YOUR INSTRUCTIONS: Continue the passage below on human trafficking and migrants, picking up after its final sentence.

Heidi Cerneka speaking with migrants at Albergue San Óscar Romero, a migrant shelter in Ciudad Juárez, Mexico.

The faces change, the geography changes, but the stories don’t change.

In order to identify a situation as human trafficking, we analyze the act that led a person into the situation, the means by which they were subject to trafficking and the purpose of the action. The act may include recruiting, persuading or impelling a person to do something, like promising them a job in order for them to travel to a different country or to a certain location.

Heidi (right) with Patricia (center) in Nairobi, Kenya

They may be forced, tricked, coerced, or dragged into something by an abuse of their vulnerability or an abuse of power. For instance, the trafficker may threaten their family or the individual herself if she does not capitulate, or may trick her by promising her a job when there is no real job.

Finally, the end goal of the trafficker must be for commercial sex trafficking, forced labor, debt bondage or some other end that benefits the trafficker. What matters is that the individual gets nothing out of the deal and the trafficker benefits.

Migrants are a particularly vulnerable population, especially when considering those who are forcibly displaced from their homes by environmental disaster, generalized violence, persecution, political unrest or crashing economies, where jobs are nonexistent or pay so little that it’s impossible to survive. All of these leave people vulnerable to exploitation and taking risks that they normally would not take.

Collected data:
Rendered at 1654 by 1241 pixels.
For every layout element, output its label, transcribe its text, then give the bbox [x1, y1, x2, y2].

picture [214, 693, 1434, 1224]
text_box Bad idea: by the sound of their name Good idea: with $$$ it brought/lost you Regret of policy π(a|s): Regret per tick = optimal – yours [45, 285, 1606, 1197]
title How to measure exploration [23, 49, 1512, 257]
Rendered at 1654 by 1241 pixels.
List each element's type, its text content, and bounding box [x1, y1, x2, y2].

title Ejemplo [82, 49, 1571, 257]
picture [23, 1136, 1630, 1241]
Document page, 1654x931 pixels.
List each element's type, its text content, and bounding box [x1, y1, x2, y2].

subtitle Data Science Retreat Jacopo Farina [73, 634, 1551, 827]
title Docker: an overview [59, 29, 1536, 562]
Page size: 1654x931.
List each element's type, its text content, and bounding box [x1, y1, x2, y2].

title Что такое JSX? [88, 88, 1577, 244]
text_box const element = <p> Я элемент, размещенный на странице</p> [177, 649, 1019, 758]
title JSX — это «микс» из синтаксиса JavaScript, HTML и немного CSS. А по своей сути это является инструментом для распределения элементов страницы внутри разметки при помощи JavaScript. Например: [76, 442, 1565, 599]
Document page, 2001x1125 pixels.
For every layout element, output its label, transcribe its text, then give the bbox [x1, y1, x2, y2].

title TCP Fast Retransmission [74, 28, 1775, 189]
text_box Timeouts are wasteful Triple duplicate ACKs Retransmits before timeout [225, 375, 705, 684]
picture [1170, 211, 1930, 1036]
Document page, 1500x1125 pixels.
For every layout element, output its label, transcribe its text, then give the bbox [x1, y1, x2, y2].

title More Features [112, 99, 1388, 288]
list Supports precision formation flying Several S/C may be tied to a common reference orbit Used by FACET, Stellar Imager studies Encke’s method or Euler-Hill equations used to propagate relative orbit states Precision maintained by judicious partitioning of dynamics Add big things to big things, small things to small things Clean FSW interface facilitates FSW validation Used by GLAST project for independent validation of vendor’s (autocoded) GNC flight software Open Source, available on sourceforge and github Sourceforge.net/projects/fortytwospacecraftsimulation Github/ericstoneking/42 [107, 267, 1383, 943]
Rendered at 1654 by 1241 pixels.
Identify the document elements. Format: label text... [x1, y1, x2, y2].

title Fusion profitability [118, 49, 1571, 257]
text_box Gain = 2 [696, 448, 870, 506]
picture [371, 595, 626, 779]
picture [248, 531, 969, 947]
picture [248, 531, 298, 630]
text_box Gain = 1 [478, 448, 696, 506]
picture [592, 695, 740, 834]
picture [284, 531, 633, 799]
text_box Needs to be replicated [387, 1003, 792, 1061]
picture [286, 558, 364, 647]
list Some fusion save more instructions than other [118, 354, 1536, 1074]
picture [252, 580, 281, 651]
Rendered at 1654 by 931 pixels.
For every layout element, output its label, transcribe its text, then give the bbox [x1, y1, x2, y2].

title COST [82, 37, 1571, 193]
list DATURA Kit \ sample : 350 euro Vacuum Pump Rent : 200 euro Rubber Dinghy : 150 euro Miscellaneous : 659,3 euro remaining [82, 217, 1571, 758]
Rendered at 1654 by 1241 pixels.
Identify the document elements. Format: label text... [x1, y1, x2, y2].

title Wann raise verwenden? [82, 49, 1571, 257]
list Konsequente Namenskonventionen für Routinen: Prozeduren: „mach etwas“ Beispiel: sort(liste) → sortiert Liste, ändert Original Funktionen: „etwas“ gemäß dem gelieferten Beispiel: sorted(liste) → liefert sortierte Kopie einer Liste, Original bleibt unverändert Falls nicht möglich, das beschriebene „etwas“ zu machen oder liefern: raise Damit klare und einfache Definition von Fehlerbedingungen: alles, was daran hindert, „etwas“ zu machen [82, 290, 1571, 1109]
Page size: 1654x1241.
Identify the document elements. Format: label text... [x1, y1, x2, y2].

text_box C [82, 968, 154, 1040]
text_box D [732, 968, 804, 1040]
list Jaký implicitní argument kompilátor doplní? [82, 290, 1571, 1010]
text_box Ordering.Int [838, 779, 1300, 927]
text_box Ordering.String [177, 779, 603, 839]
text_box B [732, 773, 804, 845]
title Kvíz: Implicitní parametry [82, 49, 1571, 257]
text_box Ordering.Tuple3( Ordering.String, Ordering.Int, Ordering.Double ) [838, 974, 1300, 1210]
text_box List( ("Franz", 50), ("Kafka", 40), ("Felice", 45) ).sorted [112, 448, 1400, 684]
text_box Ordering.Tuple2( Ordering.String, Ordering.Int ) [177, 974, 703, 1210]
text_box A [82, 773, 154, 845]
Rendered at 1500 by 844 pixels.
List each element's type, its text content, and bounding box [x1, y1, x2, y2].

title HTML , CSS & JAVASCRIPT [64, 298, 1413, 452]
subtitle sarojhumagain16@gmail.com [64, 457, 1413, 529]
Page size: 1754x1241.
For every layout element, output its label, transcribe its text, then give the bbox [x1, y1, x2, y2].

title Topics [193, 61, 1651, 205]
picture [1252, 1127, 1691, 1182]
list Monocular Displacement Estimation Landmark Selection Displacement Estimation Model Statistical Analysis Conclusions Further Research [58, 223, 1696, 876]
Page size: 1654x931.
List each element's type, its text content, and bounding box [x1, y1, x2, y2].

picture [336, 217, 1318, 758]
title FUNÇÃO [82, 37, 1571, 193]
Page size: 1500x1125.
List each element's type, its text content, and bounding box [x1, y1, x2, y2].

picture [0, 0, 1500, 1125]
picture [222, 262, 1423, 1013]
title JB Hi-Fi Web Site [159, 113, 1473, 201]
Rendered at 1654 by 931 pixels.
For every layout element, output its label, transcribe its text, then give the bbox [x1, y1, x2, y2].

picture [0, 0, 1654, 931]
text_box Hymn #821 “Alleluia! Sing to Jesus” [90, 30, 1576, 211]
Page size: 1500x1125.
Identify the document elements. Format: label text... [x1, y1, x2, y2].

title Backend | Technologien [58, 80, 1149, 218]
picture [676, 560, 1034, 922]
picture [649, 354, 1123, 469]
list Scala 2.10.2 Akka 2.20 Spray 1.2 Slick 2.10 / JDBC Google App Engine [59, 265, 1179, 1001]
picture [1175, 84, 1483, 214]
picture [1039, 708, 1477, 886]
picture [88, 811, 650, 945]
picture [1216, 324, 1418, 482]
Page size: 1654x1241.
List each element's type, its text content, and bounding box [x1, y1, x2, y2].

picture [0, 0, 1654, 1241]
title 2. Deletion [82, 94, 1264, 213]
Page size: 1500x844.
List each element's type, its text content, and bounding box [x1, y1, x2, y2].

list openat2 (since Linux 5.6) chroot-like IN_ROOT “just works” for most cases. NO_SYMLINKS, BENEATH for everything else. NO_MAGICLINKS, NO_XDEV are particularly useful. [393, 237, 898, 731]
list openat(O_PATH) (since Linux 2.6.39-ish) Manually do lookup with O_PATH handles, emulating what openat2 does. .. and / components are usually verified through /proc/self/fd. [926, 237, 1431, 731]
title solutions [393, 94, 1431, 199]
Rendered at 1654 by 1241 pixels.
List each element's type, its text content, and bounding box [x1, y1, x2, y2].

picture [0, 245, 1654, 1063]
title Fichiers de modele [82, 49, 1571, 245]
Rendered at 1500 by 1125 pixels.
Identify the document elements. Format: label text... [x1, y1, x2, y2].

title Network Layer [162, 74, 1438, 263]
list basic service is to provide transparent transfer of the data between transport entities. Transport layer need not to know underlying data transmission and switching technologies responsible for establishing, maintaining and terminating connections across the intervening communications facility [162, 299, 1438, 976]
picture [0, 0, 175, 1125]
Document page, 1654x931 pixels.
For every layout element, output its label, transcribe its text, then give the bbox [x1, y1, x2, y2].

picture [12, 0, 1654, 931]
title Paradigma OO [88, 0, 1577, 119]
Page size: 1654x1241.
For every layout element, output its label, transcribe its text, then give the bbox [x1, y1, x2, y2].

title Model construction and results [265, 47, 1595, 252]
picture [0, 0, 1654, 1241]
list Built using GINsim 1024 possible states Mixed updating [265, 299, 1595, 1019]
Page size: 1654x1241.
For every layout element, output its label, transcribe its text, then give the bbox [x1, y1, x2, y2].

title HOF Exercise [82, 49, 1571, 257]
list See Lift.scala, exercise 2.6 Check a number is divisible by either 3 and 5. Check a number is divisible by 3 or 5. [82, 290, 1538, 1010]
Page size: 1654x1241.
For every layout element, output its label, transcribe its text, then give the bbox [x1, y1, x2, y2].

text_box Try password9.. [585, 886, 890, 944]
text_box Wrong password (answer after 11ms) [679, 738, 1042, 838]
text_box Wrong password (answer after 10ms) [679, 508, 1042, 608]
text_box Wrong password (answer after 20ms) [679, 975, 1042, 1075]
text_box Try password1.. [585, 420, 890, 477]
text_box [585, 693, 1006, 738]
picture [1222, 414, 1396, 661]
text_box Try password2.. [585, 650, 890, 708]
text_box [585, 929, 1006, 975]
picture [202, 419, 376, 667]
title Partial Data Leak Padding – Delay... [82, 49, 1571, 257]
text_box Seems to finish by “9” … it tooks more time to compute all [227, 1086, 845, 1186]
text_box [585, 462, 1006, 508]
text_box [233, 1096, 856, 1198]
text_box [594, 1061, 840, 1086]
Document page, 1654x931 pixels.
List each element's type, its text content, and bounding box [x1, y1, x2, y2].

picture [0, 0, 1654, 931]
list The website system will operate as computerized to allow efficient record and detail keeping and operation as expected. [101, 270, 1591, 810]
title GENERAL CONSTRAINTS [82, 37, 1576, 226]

THE ANSWER:
According to the 2022 World Migration Report (with data from the UN Office on Drugs and Crime), 45% of all identified victims of trafficking had been trafficked across international borders.

People who are forced to migrate bring with them the trauma from their countries of origin and a lack of familiarity with language and customs. At the U.S.-Mexico border, their vulnerability increases when they are forced to wait a long time in limbo — between the country they left and the country they are seeking — without stable income or work and at risk for kidnapping and exploitation. Women are subject to physical or extreme violence at the hands of their traffickers three times more often than men.

This year I have begun working on ways to address global trends of human trafficking among migrants and those forcibly displaced from their homes, especially women. I meet people who choose to migrate and who, on their journey — whether it be in transit to their destination or at the border or at their destination — are tricked or forced into service, which could be sex, some kind of labor, or even forced crime.

In Guatemala, the United States and Brazil, I have met people fleeing violence or seeking economic relief who found themselves forced into work with no pay and no way out or forced to trade sex for protection along their migration journey. The problem is that people who end up trading unpaid labor for protection or sex for protection, frequently do not even recognize their situation as one of human trafficking. And without identifying the trafficking, there is no way to seek protection from it.

 

Heidi Cerneka talking with migrants in Guatemala

Heidi discussing migration and rights at Casa del Migrante in Tecun Uman, Guatemala near the Guatemala-Mexico border.

Guatemala

In Guatemala, I worked with a local shelter in Tecun Uman at the Guatemala-Mexico border. The Casa del Migrante, run by the Scalabrinians, receives migrants who were deported back to Guatemala or other Central American countries as well as many people fleeing their home countries and heading north to ask for asylum in Mexico or the United States.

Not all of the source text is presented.